→ **WHAT YOU HAVE TO DO**:
Copy the lines below word for word, without the pictures.

→ **MATERIAL TO PROCESS**:

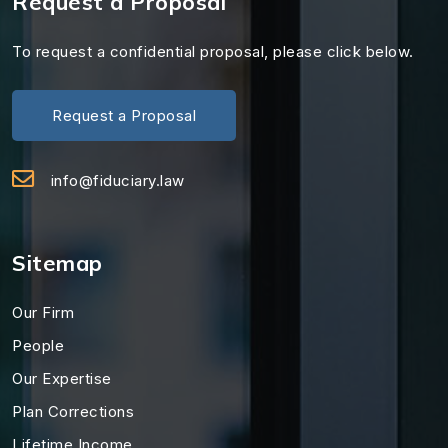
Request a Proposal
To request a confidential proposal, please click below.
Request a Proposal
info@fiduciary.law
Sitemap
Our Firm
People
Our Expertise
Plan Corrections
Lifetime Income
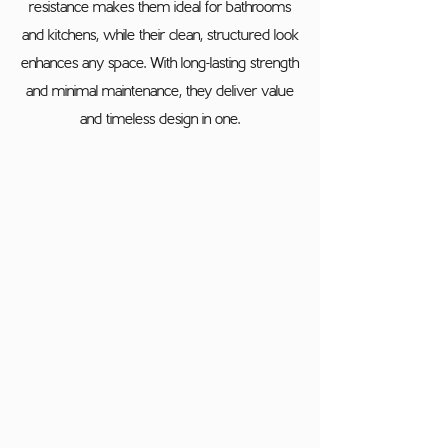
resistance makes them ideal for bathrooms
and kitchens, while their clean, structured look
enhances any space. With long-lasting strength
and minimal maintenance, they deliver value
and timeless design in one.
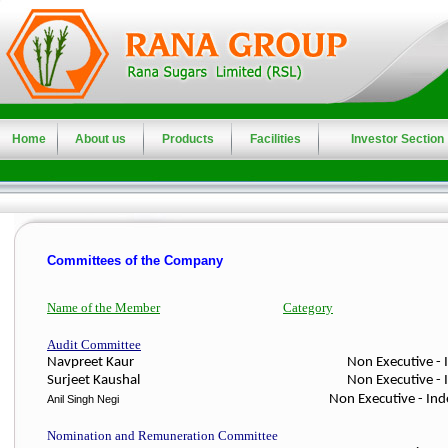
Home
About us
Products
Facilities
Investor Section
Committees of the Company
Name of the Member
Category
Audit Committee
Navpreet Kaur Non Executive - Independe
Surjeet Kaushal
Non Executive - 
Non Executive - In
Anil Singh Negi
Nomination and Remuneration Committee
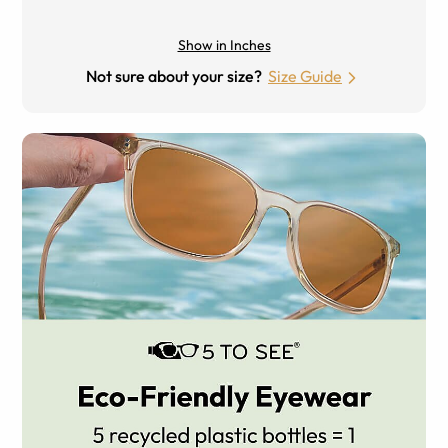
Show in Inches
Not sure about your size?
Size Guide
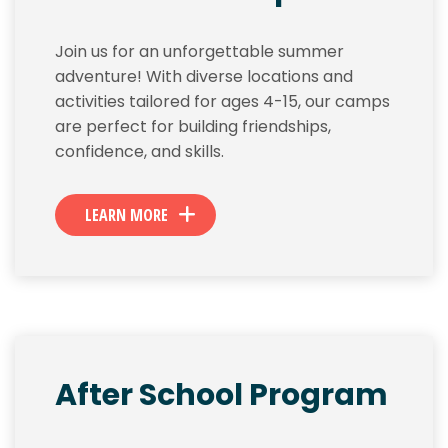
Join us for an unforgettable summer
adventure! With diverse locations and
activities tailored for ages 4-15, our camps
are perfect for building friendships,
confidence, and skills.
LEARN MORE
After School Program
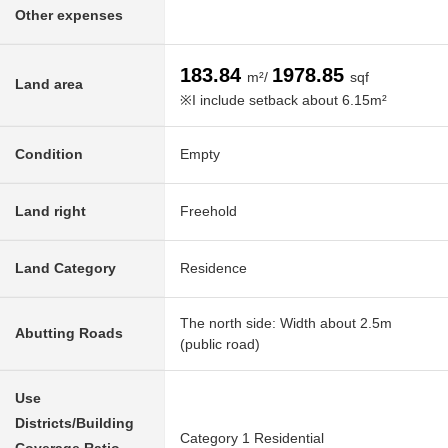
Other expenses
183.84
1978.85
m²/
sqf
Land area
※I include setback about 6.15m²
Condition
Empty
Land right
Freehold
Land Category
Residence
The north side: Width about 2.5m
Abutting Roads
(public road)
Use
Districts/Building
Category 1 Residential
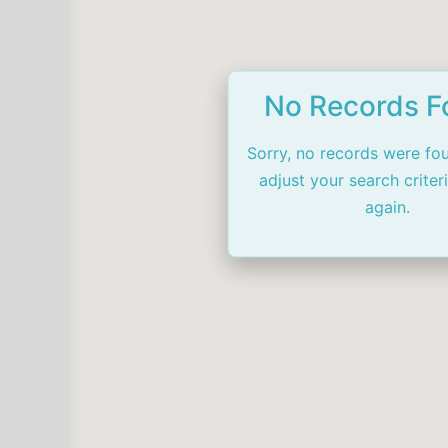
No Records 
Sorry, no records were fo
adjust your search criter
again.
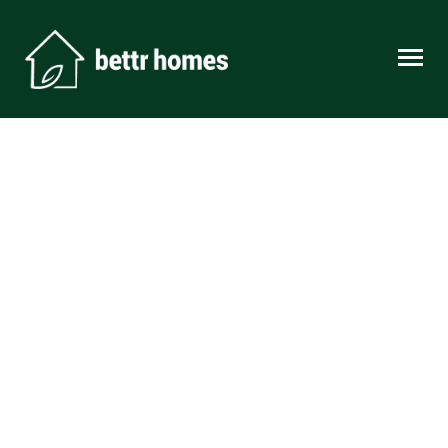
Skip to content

→ **EXERCISE RESULT**:
Request a Proposal
To request a confidential proposal, please click below.
Request a Proposal
info@fiduciary.law
Sitemap
Our Firm
People
Our Expertise
Plan Corrections
Lifetime Income
resistance makes them ideal for bathrooms
and kitchens, while their clean, structured look
enhances any space. With long-lasting strength
and minimal maintenance, they deliver value
and timeless design in one.
Home
About us
Products
Facilities
Investor Section
Committees of the Company
Name of the Member
Category
Audit Committee
Navpreet Kaur Non Executive - Independe
Surjeet Kaushal
Non Executive - 
Non Executive - In
Anil Singh Negi
Nomination and Remuneration Committee
Show in Inches
Not sure about your size?
Size Guide
Join us for an unforgettable summer
adventure! With diverse locations and
activities tailored for ages 4-15, our camps
are perfect for building friendships,
confidence, and skills.
LEARN MORE
After School Program
Other expenses
183.84
1978.85
m²/
sqf
Land area
※I include setback about 6.15m²
Condition
Empty
Land right
Freehold
Land Category
Residence
The north side: Width about 2.5m
Abutting Roads
(public road)
Use
Districts/Building
Category 1 Residential
No Records 
Sorry, no records were fo
adjust your search criter
again.
Skip to content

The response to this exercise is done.